Shipping is hard to decarbonize because large vessels need dense fuels, long range, global bunkering networks, and reliable engine technology. Maersk has invested in lower-emission vessels, alternative fuels, efficiency measures, and customer-facing green logistics products, but the transition depends on fuel supply, regulation, ports, shipyards, and customers willing to pay for cleaner transport.

Volatile business

Container shipping can swing sharply between boom and pressure. Freight rates rise when capacity is tight or routes are disrupted, then fall when demand weakens or too many ships enter service.
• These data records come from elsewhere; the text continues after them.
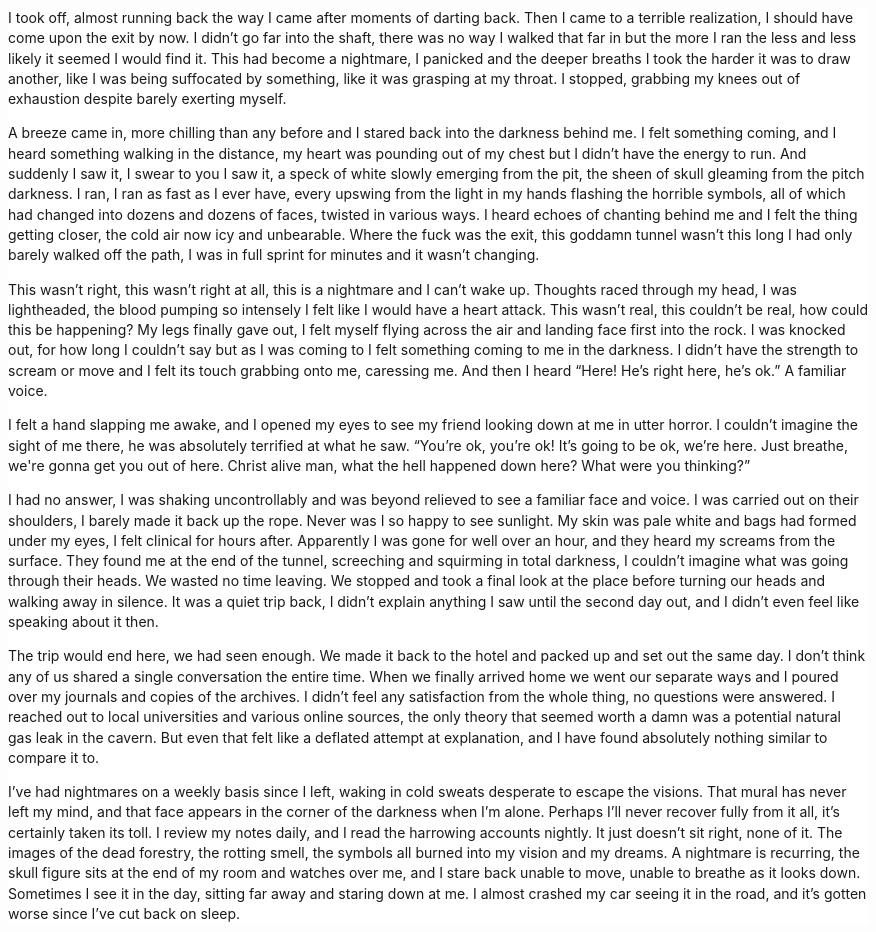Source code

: I took off, almost running back the way I came after moments of darting back. Then I came to a terrible realization, I should have come upon the exit by now. I didn’t go far into the shaft, there was no way I walked that far in but the more I ran the less and less likely it seemed I would find it. This had become a nightmare, I panicked and the deeper breaths I took the harder it was to draw another, like I was being suffocated by something, like it was grasping at my throat. I stopped, grabbing my knees out of exhaustion despite barely exerting myself.

A breeze came in, more chilling than any before and I stared back into the darkness behind me. I felt something coming, and I heard something walking in the distance, my heart was pounding out of my chest but I didn’t have the energy to run. And suddenly I saw it, I swear to you I saw it, a speck of white slowly emerging from the pit, the sheen of skull gleaming from the pitch darkness. I ran, I ran as fast as I ever have, every upswing from the light in my hands flashing the horrible symbols, all of which had changed into dozens and dozens of faces, twisted in various ways. I heard echoes of chanting behind me and I felt the thing getting closer, the cold air now icy and unbearable. Where the fuck was the exit, this goddamn tunnel wasn’t this long I had only barely walked off the path, I was in full sprint for minutes and it wasn’t changing.

This wasn’t right, this wasn’t right at all, this is a nightmare and I can’t wake up. Thoughts raced through my head, I was lightheaded, the blood pumping so intensely I felt like I would have a heart attack. This wasn’t real, this couldn’t be real, how could this be happening? My legs finally gave out, I felt myself flying across the air and landing face first into the rock. I was knocked out, for how long I couldn’t say but as I was coming to I felt something coming to me in the darkness. I didn’t have the strength to scream or move and I felt its touch grabbing onto me, caressing me. And then I heard “Here! He’s right here, he’s ok.” A familiar voice.

I felt a hand slapping me awake, and I opened my eyes to see my friend looking down at me in utter horror. I couldn’t imagine the sight of me there, he was absolutely terrified at what he saw. “You’re ok, you’re ok! It’s going to be ok, we’re here. Just breathe, we're gonna get you out of here. Christ alive man, what the hell happened down here? What were you thinking?”

I had no answer, I was shaking uncontrollably and was beyond relieved to see a familiar face and voice. I was carried out on their shoulders, I barely made it back up the rope. Never was I so happy to see sunlight. My skin was pale white and bags had formed under my eyes, I felt clinical for hours after. Apparently I was gone for well over an hour, and they heard my screams from the surface. They found me at the end of the tunnel, screeching and squirming in total darkness, I couldn’t imagine what was going through their heads. We wasted no time leaving. We stopped and took a final look at the place before turning our heads and walking away in silence. It was a quiet trip back, I didn’t explain anything I saw until the second day out, and I didn’t even feel like speaking about it then.

The trip would end here, we had seen enough. We made it back to the hotel and packed up and set out the same day. I don’t think any of us shared a single conversation the entire time. When we finally arrived home we went our separate ways and I poured over my journals and copies of the archives. I didn’t feel any satisfaction from the whole thing, no questions were answered. I reached out to local universities and various online sources, the only theory that seemed worth a damn was a potential natural gas leak in the cavern. But even that felt like a deflated attempt at explanation, and I have found absolutely nothing similar to compare it to.

I’ve had nightmares on a weekly basis since I left, waking in cold sweats desperate to escape the visions. That mural has never left my mind, and that face appears in the corner of the darkness when I’m alone. Perhaps I’ll never recover fully from it all, it’s certainly taken its toll. I review my notes daily, and I read the harrowing accounts nightly. It just doesn’t sit right, none of it. The images of the dead forestry, the rotting smell, the symbols all burned into my vision and my dreams. A nightmare is recurring, the skull figure sits at the end of my room and watches over me, and I stare back unable to move, unable to breathe as it looks down. Sometimes I see it in the day, sitting far away and staring down at me. I almost crashed my car seeing it in the road, and it’s gotten worse since I’ve cut back on sleep.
Maersk’s broader logistics push is partly a way to make the business less dependent on spot ocean rates and more connected to long-term customer needs.

Why it matters

Maersk matters because global trade depends on boring reliability. Food, medicine, electronics, clothes, machinery, and raw materials all move through logistics networks before anyone sees them on a shelf or assembly line. Understanding Maersk helps explain why a port delay, cyber incident, canal blockage, fuel change, or labor disruption can ripple through prices and availability around the world.